Web (Mock Bridge)
While Yolk is designed for native platforms, you can run and test your business logic in the browser using a Mock Bridge. This is how the Yolk Playground on this site works.
How it works
In a native environment, the Yolk Runtime injects global functions like __yolk_native_Storage into the JavaScript engine. On the web, we can simulate these by registering our own handlers on globalThis.

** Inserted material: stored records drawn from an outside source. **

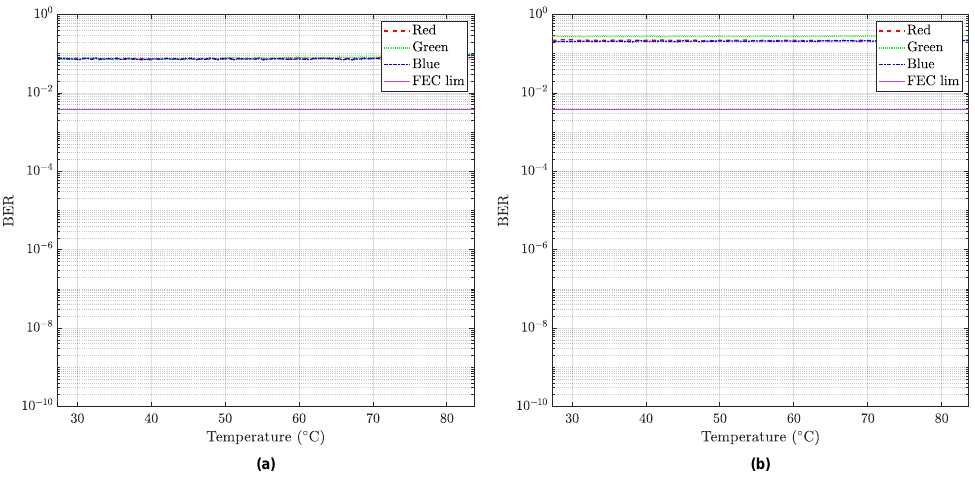
Figure 18. BER at different temperatures, compensating the channel using the CSI corresponding to 60°C and with a low SNR value (10 dB). ( a ) Sony IMX249 and ( b ) Foveon X3. Dashed line, dotted line, and dash-dot line correspond to red, green, and blue,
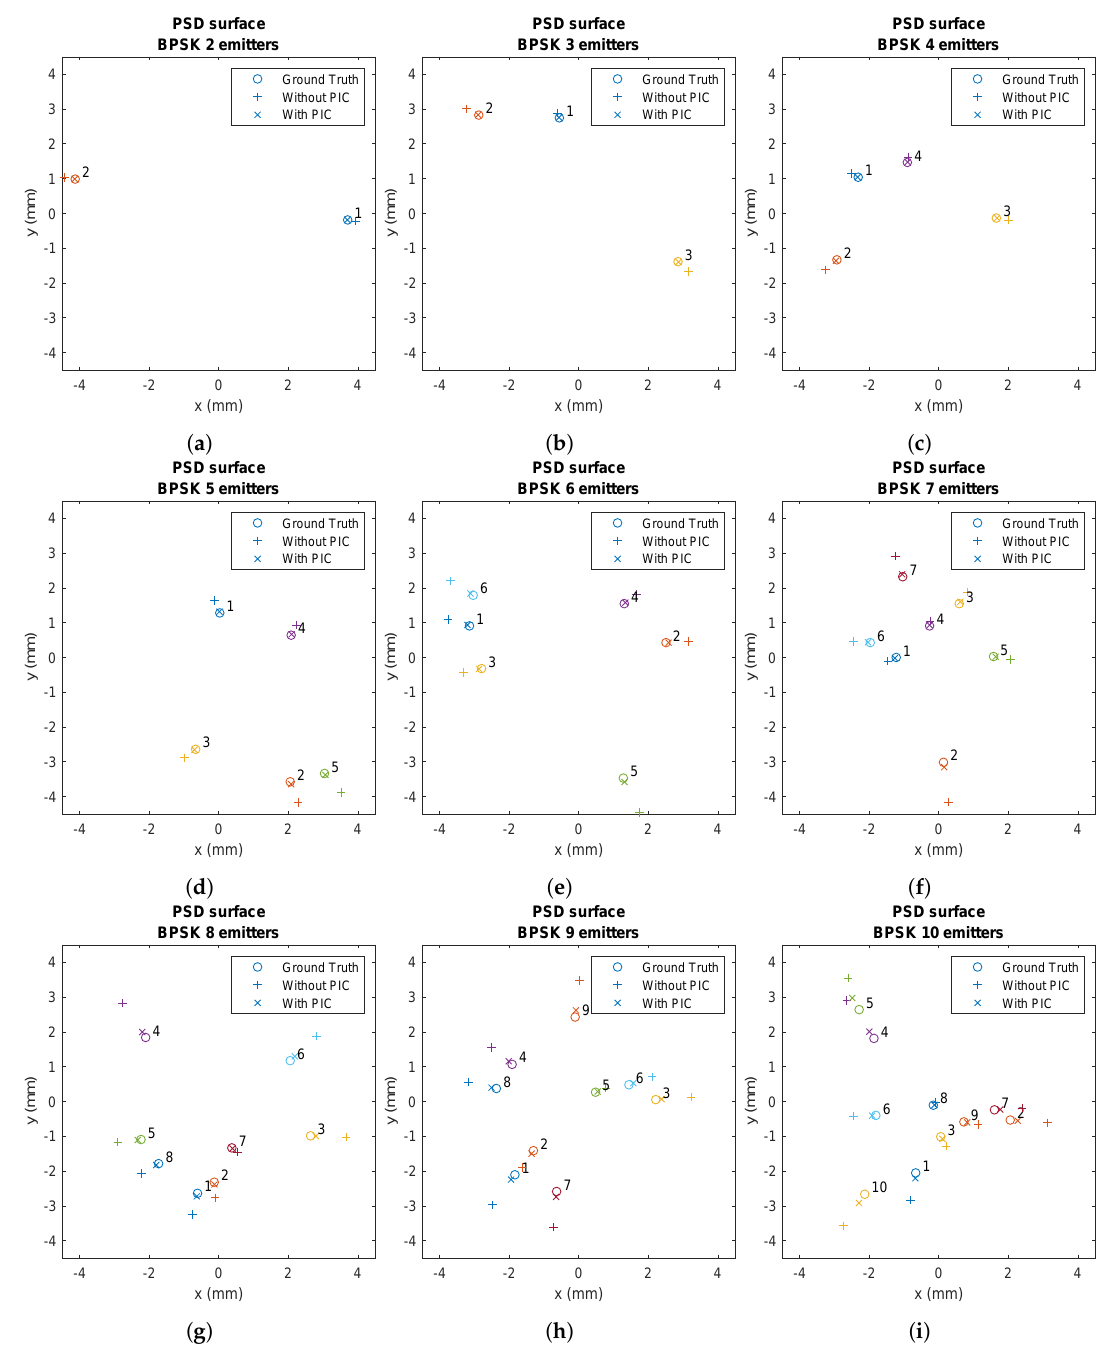
Figure 17. Impact points in the PSD using CDMA-BPSK with 10 bit size before and after applying correction with: ( a ) two emitters; ( b ) three emitters; ( c ) four emitters; ( d ) five emitters; ( e ) six emitters; ( f ) seven emitters; ( g ) eight emitters; ( h ) nine emitters; and ( i ) ten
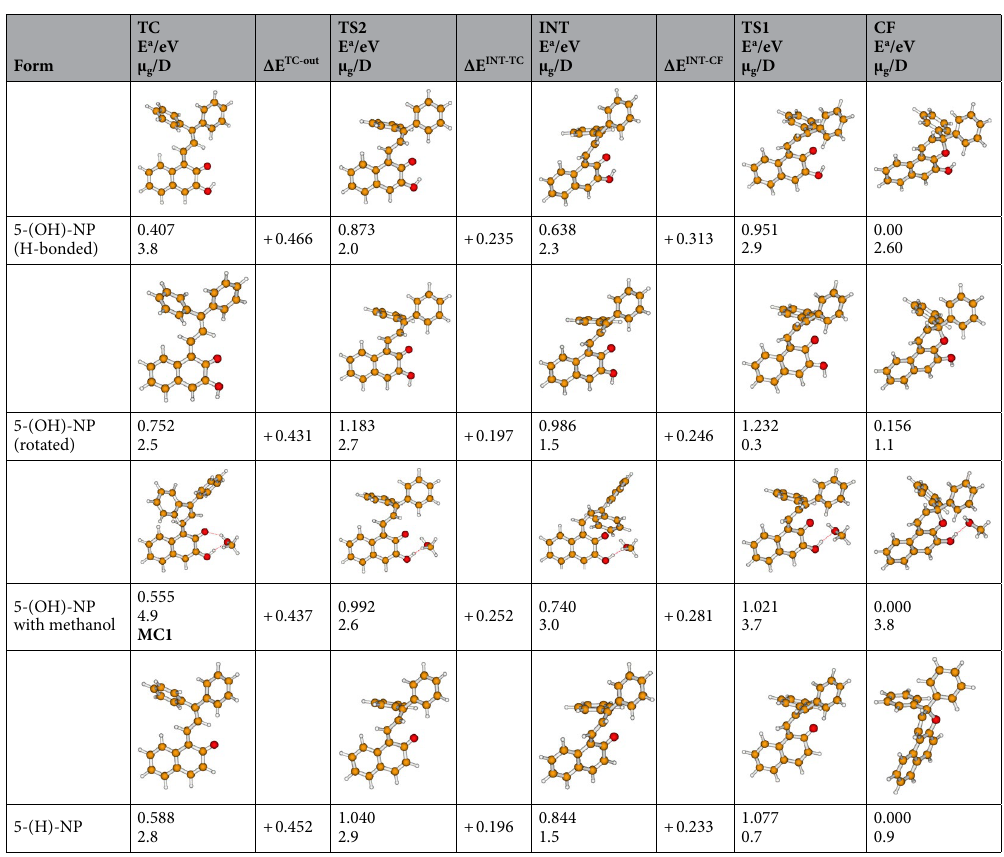
Table 2. Energetics of the two-step process of the TC form depopulation ( TC ↔ INT → CF ) for 5-(OH)-NP vs. 5-(H)-NP . Adiabatic S 0 -state energies, E a , in eV, and dipole moment, μ g , in Debye, for the relevant minima: TC , INT , CF , and transition states separating these minima: TS1 and TS2 , calculated at the MP2/cc-pVDZ theory level. Results for 5-(H)-NP are from reference 53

The TypeScript logic remains identical; it simply calls into the mock implementations instead of native code.
Setup a Mock Bridge
To simulate a native module in the browser, register a function that accepts a method name and a YolkBin encoded buffer:
import { YolkBin } from "@yolk/sdk"
type NativeHandler = (method: string, argsBuffer: ArrayBuffer) => Promise<ArrayBuffer>
function registerMockModule(name: string, handler: NativeHandler) {
(globalThis as any)[`__yolk_native_${name}`] = handler
}
// Example: Mocking a "Storage" module
registerMockModule("Storage", async (method, argsBuffer) => {
const args = YolkBin.decode(argsBuffer)
if (method === "getItem") {
const key = args[0]
const value = localStorage.getItem(key)
return YolkBin.encode(value)
}
return YolkBin.encode(null)
})Binary Parity
The Mock Bridge uses the exact same YolkBin binary protocol as the iOS, macOS, and Android runtimes. This ensures that:
- Serialization behavior is identical between web and native.
- Zero-copy data (like
ArrayBuffer) is handled correctly. - Type safety is maintained via the generated proxies.
Testing logic
Using the Mock Bridge is the fastest way to develop your app's core logic. You can use standard web development tools, unit tests (Vitest/Jest), and rapid hot-reloading without needing an emulator or a physical device.